El día de los santos, todas las tumbas se llenan de flores menos esa.
Yo conocí al muerto, su amarga aventura por la vida.
Lo recuerdo en un bar de Parla, hablando con orgullo de su hija a un camarero de rostro abotargado, voz de lija y unos ojos como botones de mortaja.
Tenía una herida en la frente, se la había hecho, arrojándole una botella, esa misma hija de la que hablaba con tanto orgullo.
La verdad es que ni sus hijos ni su mujer lo querían, vaya usté a saber porqué, tal vez les estorbaba como un cargo de conciencia.
Lo empujaron al abismo de la muerte, lo enterraron casi con vergüenza, en una tumba sin ningún epitafio, y enseguida lo olvidaron para seguir medrando en la vida.
Recuerdo que cuando el camarero abotargado se reía burlonamente, él dio un golpe en la barra y proclamó ante los vagos y borrachos que escuchábamos la conversación con sonrisa estólida:
- ¡Mi hija es más guapa que la reina de las fiestas!-
Era un buen hombre, incluso un hombre valiente, me atrevería a decir ahora. Era del Atleti y estaba acostumbrado a perder.
Lo recuerdo también apoyado en una vaya publicitaria, golpeando la chapa con todas sus fuerzas para animar a su hijo que corría en una peña ciclista:
- ¡Vamos valiente, vamos chiqui, vamos pumuki!-
Su mujer estaba enferma. Enferma de odio, de rencor, de voluntad de muerte. Tenía ojos de tartufo y su rostro estaba permanentemente contraído en una horripilante mueca de asco y desprecio. Desde cachorros, había adiestrado a sus hijos contra su padre. Les enseñó a atacarle, a ladrarle, a morderle, a humillarlo.
Él, herido por dentro y por fuera, con un torbellino en la cabeza, cuando no podía más se iba de casa al bar de la esquina, y bebía vino blanco hasta altas horas de la noche, y reía por no llorar, y daba saltos quemado por las llamas del infierno, hablando con el camarero de fútbol y de política, tratando de calmar ese dolor en carne viva que llevaba por dentro como una cruz.
Finalmente lo desterraron del clan, lo convirtieron en un monigote, deprimido y solo, lo confinaron en una parda casa de campo, rodeado del ladrido de los perros y de la inmensidad del cielo estrellado.
Mientras tanto, su mujer y sus hijos brindaban en aquelarre como las brujas de Machbet, borrachos de victoria y venganza consumada.
Él, pese a todo, conservaba una foto de sus hijos en la repisa de la chimenea.
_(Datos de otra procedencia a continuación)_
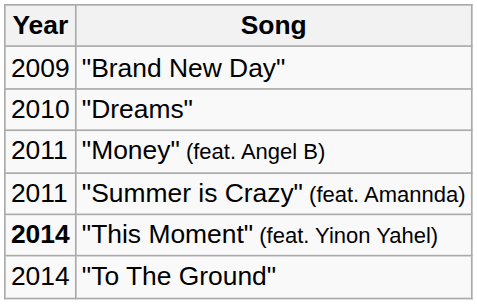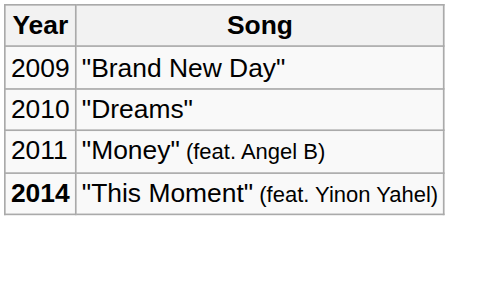- row: 2011 | "Summer is Crazy" (feat. Amannda)
- row: 2014 | "To The Ground"
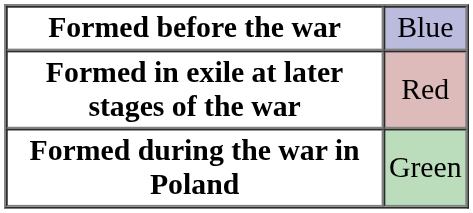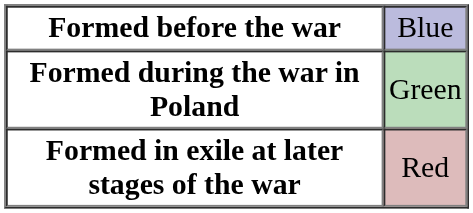rows swapped: Formed during the war in Poland <-> Formed in exile at later stages of the war
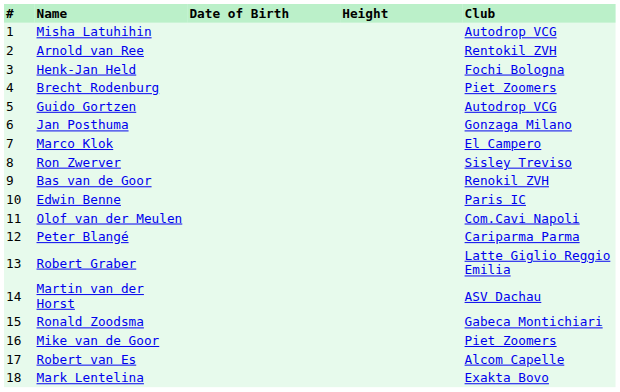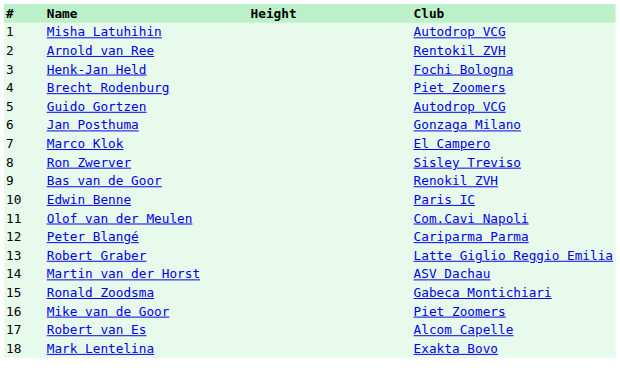- column: Date of Birth
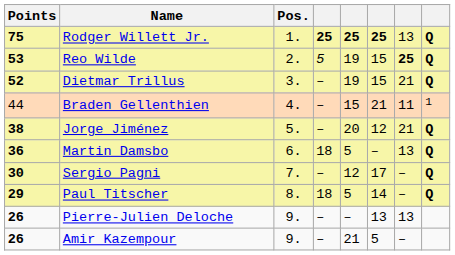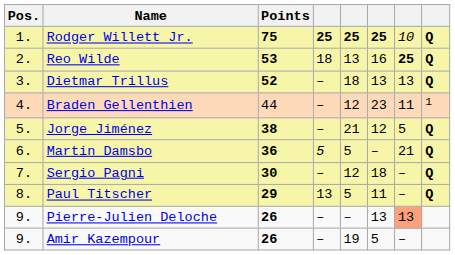columns swapped: Pos. <-> Points
Rodger Willett Jr. | column 7: 13 -> 10
Reo Wilde | column 4: 5 -> 18
Reo Wilde | column 5: 19 -> 13
Reo Wilde | column 6: 15 -> 16
Dietmar Trillus | column 5: 19 -> 18
Dietmar Trillus | column 6: 15 -> 13
Dietmar Trillus | column 7: 21 -> 13
Braden Gellenthien | column 5: 15 -> 12
Braden Gellenthien | column 6: 21 -> 23
Jorge Jiménez | column 5: 20 -> 21
Jorge Jiménez | column 7: 21 -> 5
Martin Damsbo | column 4: 18 -> 5
Martin Damsbo | column 7: 13 -> 21
Sergio Pagni | column 6: 17 -> 18
Paul Titscher | column 4: 18 -> 13
Paul Titscher | column 6: 14 -> 11
Pierre-Julien Deloche | column 7: no background -> lightsalmon background
Amir Kazempour | column 5: 21 -> 19
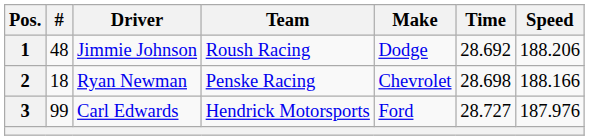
Y como no era un héroe, muchas veces tuvo la tentación (también las tuvo Jesús siendo un dios) de arrojarlos al fuego y mandar a todos a la mierda.
Al final acabó ahorcándose, ¿por debilidad?, ¿por cobardía? Siempre creí que sí, pero ahora no estoy tan seguro. Era un hombre pequeño luchando con los puños cerrados contra un gigante de cinco cabezas.
Recuerdo que un día antes de matarse, todavía le decía, henchido de orgullo, al camarero abotargado:
- Mi Eugenio está estudiando derecho, la pequeña, la pequeña, esa sí que se parece a mí-
¿Cómo decirlo? Siempre quiso a sus hijos, y, más allá de todo eso que compone la vida humana y que acaba confundiéndose en el ataúd, esa fue su gran victoria sobre el odio y el fariseísmo que lo mató.